Naturally, this much of goodwill and mutual admiration have also impacted the food scene on both sides of the Atlantic. While in Paris, people have an easy access to a multitude of brilliant American bars & restaurants, D.C. folks have thankfully the chance to enjoy all of the world-famous French specialties from the hands of true chefs.
Name anything from the glamorous French cuisine — Ratatouille, Coq au Vin, Confit de Canard, and Boeuf Bourguignon or Soufflé au Chocolat, etc. — and you can have it right here in the District almost as good as anywhere in Paris. The following list of restaurants will tell you where exactly to go in town to do that:
Within walking distance from the Eastern Market at 327 7th Street SE is where the cost of that much of comfort is at its lowest. Montmartre, named after the most famous Parisian neighborhood that is home to the majestic Sacré-Coeur basilica, is a French bistro with modern flair and a light, open dining room.
For under $30 per person, you can order any French signature specialty such as a giant bowl of seafood stew — mussels, clams, shrimp and monkfish, as well as various vegetables — or a Cassoulet of delightful beans, duck and bacon.
On Tuesday and Sunday nights, they also offer all bottles of wine at half the price.
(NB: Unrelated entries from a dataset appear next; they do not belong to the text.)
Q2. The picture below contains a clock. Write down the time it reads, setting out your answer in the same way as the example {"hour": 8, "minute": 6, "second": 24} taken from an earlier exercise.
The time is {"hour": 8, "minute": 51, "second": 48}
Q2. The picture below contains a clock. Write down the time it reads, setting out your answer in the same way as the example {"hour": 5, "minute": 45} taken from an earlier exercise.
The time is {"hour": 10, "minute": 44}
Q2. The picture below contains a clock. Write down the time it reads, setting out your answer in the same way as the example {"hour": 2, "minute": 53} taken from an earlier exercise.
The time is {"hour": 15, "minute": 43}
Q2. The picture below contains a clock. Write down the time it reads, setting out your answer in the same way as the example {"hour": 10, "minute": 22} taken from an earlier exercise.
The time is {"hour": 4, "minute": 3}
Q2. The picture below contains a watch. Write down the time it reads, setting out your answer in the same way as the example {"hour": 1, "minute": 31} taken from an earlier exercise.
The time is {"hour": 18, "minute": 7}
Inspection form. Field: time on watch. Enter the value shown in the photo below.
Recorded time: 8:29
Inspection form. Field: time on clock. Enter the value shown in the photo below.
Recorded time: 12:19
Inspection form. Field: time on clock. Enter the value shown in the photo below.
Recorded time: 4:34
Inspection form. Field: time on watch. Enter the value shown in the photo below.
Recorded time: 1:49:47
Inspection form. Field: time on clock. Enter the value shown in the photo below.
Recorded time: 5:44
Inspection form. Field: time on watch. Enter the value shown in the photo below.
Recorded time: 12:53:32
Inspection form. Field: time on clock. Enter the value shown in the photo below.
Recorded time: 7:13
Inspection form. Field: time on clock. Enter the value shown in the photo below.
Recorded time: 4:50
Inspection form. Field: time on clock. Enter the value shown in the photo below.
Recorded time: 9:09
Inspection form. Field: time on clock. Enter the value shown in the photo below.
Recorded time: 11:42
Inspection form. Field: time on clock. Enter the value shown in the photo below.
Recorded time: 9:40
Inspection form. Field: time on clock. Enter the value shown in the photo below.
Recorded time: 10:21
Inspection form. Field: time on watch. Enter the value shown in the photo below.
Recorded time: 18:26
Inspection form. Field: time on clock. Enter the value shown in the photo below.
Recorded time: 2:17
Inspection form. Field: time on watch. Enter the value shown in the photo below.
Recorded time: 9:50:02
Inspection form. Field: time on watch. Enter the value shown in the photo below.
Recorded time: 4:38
That, sure, will guarantee a memorable dinner!
The next place on our list is slightly more expensive than Montmartre, but offers a more exquisite dinner at 320 Massachusetts Avenue NE: Bistro Cacao.
Successfully operating two other restaurants in Adams Morgan and Dupont Circle, the Turkish-American Bolukbasi brothers quickly saw the need for an Old European addition to the food scene just northeast of the The National Mall.
And what they built with the invaluable help of the Turkish-French chef Kemal Deger promises today an exceptional dining experience.
Its concept of bistro-style French cuisine in a romantically charming and comfortable setting that blends the old France with modern, creative touches has proved a brilliant idea. And the restaurant soon became a major destination for even the most fastidious patrons.
Here, you can have a nice Filet Mignon steak with asparagus, potato gratin and black pepper sauce for $32. Vegetarians and others alike could also opt for an invigorating Ratatouille for $24. Keep in mind that the place has a fine bar for those who rather desire quicker bites for less.
Chez Billy Sud
Another top-notch French spot that D.C. foodies should certainly know about is Chez Billy Sud.
Being just a stone’s throw away from the mesmerizing waterfront park in Georgetown, this one has a clear location advantage over the others on this list.
Just imagine having a great French dinner here with your partner and then going on a walk, hand in hand, in the park along the Washington Harbor. Oh I know it sounds just perfect and that’s exactly why we have previously listed it as one of the D.C. restaurants where first dates cannot go wrong.
When you arrive at 1039 31st Street NW, a nice-looking old Georgetown brick house greets you into the bright and elegant decor inside.
Starting right from your first step through the door, you will feel like being teleported to one of the coziest restaurants in a Parisian backstreet. The food, service and the general ambiance here will take your mind off everything else and pave the way for an immaculate dining.
Get a Confit de Canard for $27 or a Loup de Mer for $30. Their craft cocktails, more or less $15 each, will make sure you enjoy every bite regardless of your choice for the main course.
And when the weather is right for it, don’t forget to step outside at its wonderful patio. No food can give a higher pleasure than the one you eat there in the open-air, you will discover.
Of course, though, no list on D.C.’s French restaurants can be complete without Le Diplomate, a tremendously popular upscale spot at 1601 14th Street NW near Logan Circle.
Inside a historic structure that features the artistic spirit of a Parisian brasserie and pays subtle tribute to tradition, Le Diplomate is where, what its owners say, every meal arrives on your table with “a sweeping sense of European drama.” It doesn’t promise anything less than an unforgettable dinner.
Its unbelievably long menu has a variety of Gallic classics, including Soupe à L’oignon Gratinée and Les Escargots de Bourgogne, as well as daily plates such as Bouillabaisse and Cassoulet.
An equally extensive wine list, together with a specialty cocktail program, completes the mind-blowing experience. So much so the fact that it will cost your wallet a three-digit amount won’t be a reason to regret your visit. And whoever you have brought with you here will have difficulty returning the favor anywhere else.